Forgetting and Memory: Forgetting is sometimes helpful

On Tuesday I posted on Jinriki about a documentary that I had seen about Steiner Education and Biodynamic farming. On that same video was a theory of education espoused by Steiner and his adherents which stated that after information is introduced in class it is not repeated until some time later, because, “forgetting is important.”

I was curious about this concept that forgetting is important. Is it true that our memories are improved by forgetting? I did a little reading and found out that for some things, forgetting is important to remembering. There seem to be two factors at work, one is relearning something after it is lost in the process of accessing other information in our heads, and the process of “spacing.”

It appears that people, when retrieving information, often cover up other information in the process, and what is covered up is essentially forgotten. Actually it is not gone from the mind, but just covered over by stuff as the other item is pulled out of its slot, this according to a report called, “Accelerated relearning after retrieval-induced forgetting: the benefit of being forgotten,” by Storm, Bjork, and Bjork. What was interesting about their findings was that, “items that were relearned benefited more from that relearning if they had previously been forgotten.” That means that after we have forgotten as a result of pulling information out of our brains and then relearn what we have forgotten, our memory of that item is stronger than if we had not forgotten it at all.

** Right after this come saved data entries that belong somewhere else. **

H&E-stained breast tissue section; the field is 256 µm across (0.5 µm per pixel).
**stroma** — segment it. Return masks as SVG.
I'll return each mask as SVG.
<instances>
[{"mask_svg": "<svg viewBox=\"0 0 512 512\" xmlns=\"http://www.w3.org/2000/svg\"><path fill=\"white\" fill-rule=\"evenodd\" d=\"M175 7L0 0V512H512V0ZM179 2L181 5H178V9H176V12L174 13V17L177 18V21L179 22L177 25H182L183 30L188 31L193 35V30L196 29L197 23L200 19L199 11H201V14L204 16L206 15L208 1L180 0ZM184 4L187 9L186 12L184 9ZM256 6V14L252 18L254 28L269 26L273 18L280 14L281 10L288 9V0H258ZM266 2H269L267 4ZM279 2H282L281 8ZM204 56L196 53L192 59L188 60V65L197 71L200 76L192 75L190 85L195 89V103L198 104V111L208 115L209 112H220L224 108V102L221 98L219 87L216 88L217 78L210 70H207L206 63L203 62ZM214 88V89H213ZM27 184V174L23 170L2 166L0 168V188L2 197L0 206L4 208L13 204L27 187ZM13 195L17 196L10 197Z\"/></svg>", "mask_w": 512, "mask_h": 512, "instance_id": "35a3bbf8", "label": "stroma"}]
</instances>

The second interesting bit of evidence that forgetting is helpful to remembering, is that, just like with Steiner Education, a longer period of time between learning an item once and then practicing it again improves retention. This came out of the magazine Cognitive Science (2005), 559-586, entitled, “Practice and Forgetting Effects on Vocabulary Memory: An Activation-based Model of the Spacing Effect” This article included information on a previous study where subjects were shown a list of Spanish and English words to study and remember. The researchers spaced study sessions of this material at intervals of one day, seven days, and thirty days, and after thirty days the subjects were tested on their retention. The results were that, “final recall was significantly better as spacing between practice sessions was increased, even though the performance during practice was significantly worse with wider spacing. “

That means several things. First, when we learn something we start to forget it as a function of the passage of time, but if we really want to learn that material, we should learn it once, and let “spacing” do its work for about a month. Then when we come back to it after that time and relearn it, it will be much better than trying to remember the same thing everyday or even once per week.

Steiner was right, though I don’t know whether some of this research had been done before he developed his teaching methodology or not. Of course none of the articles that I saw referred to Steiner or to research done at the beginning of the 20th Century. In any case, we can say with authority that forgetting is good for learning, or in the words of Storm, Bjork and Bjork, “forgetting is an enabler–rather than a disabler–of future learning.”